Sometimes, reality can bitch-slap us right upside our heads with its patented Clue-By-Four™. Reality did that to me, but this time, it only showed how generous I was to the Powell Movementeers when I described their activities in my last Episode 77: Courting Disaster. This is a follow-up to that episode, wherein I let other voices tell you how bad things have gotten. And since it follows 77, and since it is quick, as in short in length of time, this is Episode 78: A Quickie After Courting.

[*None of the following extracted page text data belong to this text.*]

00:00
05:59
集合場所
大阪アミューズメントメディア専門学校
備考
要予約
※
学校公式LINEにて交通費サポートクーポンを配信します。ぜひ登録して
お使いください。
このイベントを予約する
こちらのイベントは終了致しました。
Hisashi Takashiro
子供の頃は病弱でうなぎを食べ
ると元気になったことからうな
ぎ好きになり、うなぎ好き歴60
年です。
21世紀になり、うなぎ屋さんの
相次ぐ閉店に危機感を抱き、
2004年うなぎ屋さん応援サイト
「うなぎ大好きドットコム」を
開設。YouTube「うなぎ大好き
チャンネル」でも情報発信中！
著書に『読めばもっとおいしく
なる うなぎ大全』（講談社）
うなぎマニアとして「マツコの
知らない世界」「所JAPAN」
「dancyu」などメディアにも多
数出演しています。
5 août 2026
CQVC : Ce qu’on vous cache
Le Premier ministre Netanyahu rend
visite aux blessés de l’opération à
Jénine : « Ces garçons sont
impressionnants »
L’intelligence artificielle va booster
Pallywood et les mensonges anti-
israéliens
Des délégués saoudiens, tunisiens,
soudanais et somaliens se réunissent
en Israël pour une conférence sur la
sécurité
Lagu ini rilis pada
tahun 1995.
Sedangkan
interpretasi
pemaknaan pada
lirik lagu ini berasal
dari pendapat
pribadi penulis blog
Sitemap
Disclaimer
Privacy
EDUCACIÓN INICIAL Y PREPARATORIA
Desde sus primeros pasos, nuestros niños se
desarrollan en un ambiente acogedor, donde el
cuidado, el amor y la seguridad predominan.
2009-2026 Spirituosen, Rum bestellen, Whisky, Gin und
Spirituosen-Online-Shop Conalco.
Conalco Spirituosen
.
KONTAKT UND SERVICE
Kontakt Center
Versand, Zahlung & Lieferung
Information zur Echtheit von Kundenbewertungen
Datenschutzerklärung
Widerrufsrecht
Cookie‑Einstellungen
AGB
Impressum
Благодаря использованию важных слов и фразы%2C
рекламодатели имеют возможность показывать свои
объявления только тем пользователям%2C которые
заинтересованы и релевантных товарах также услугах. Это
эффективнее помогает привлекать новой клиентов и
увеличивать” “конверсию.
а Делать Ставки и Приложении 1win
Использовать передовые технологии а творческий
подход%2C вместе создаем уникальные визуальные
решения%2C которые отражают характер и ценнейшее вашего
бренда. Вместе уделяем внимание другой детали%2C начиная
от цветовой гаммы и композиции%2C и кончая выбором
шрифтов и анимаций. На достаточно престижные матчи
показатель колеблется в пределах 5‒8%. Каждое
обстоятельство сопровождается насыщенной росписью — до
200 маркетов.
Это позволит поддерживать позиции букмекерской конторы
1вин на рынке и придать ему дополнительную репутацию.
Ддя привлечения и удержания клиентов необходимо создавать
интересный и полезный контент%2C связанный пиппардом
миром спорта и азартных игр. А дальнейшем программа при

The music of Ga'an, a five-minute piece called "I Of Infinite Forms Part I," backs the voices I've culled from the intertoobs. We hear (not necessarily in order of appearance): Bob Garfield, from an On The Media podcast extra, "Better Know a Justice" (dated March 25, 2017); Jeffrey Toobin, interviewed by Terry Gross on Fresh Air's episode "How One Man Brought Justices Roberts, Alito And Gorsuch To The Supreme Court" (dated April 12, 2017); David Greene from NPR's Morning Edition interviewing Leonard Leo* ("What Comes Next for Neil Gorsuch," released April 5, 2017); Bob Garfield (again, I know) as heard in On The Media's episode "Highly Irregular"** (podcast dated March 25, 2017); Dan Goldberg, from his Counterspin interview (podcast dated March 25, 2017); NBC News, "Neil Gorsuch Confirmed Supreme Court After Senate Uses Nuclear Option;" a Wall St. Journal video, "Gorsuch Gets Campaign-Like Ad Push" (dated February 21, 2017); a US News video, "Judicial Crisis Network Releases Ad Supporting Neil Gorsuch for Supreme Court" (dated February 3, 2017); and a CNN piece, "Making America Great Neil Gorsuch" (dated April 4, 2017).

(As to the asterisks, I would encourage everyone to listen to the source material so marked, both the David Greene interview with, let's remember, THE key player in this drama, Leonard Leo, the man who vetted and listed Gorsuch and two other Supreme Court justices for Republican presidents. For David Greene to *NOT* acknowledge Leo's prominent role in Gorsuch's selection, and treat him just as an "advisor" to President Trump, is to take away for a good long time any claim he—or NPR—has as a "liberal" position or even liberal leaning. That was hiding the bias to the highest degree possible. And Bob Garfield's interview with director Carrie Severino of the Judicial Crisis Network should be heard to be properly hated. The snark, the smug, the "screw you, poor people" coming from her mug was almost as condescending Leo's supercilious and disingenuous tone.

(Y'know, fuck them both. I planned to put that tone in the quickie mash-up, but felt I would have to back pedal constantly to correct the taint of lies spewing from both their pie holes too much to keep the episode quick. Go. Have a listen for yourself. These bastards are outright bragging about their Destruction of Democracy.)